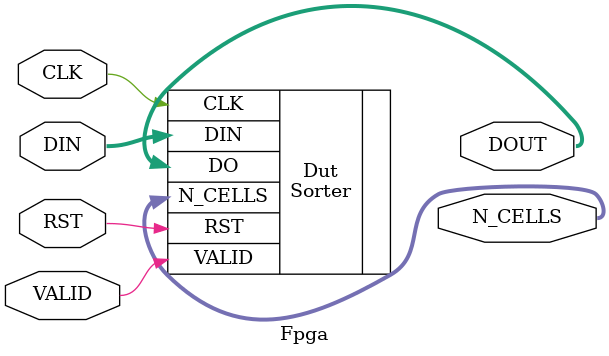
<source format=v>
/* 
*  
*/

module Fpga(input CLK, input RST, input [11:0] DIN, input VALID, output [11:0] DOUT, output [7:0] N_CELLS);


Sorter #(12,32) Dut(.CLK(CLK), .RST(RST), .DIN(DIN), .VALID(VALID), .DO(DOUT), .N_CELLS(N_CELLS));


endmodule


</source>
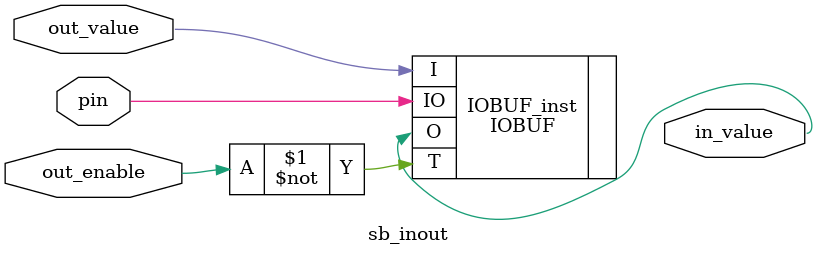
<source format=sv>
`default_nettype none
`timescale 1ns / 1ps

module sb_inout(
	inout wire pin,
	input wire out_enable,
	input wire out_value,
	output wire in_value
);

IOBUF #(
   .DRIVE(12), // Specify the output drive strength
   .IBUF_LOW_PWR("TRUE"),  // Low Power - "TRUE", High Performance = "FALSE"
   .IOSTANDARD("DEFAULT"), // Specify the I/O standard
   .SLEW("SLOW") // Specify the output slew rate
) IOBUF_inst (
   .O(in_value),     // Buffer output
   .IO(pin),   // Buffer inout port (connect directly to top-level port)
   .I(out_value),     // Buffer input
   .T(~out_enable)      // 3-state enable input, high=input, low=output
);

endmodule

</source>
::::::::::
Where does the string "source" occur in the data above? Copy every line that holds it.

<source format=v>
</source>
<source format=sv>
</source>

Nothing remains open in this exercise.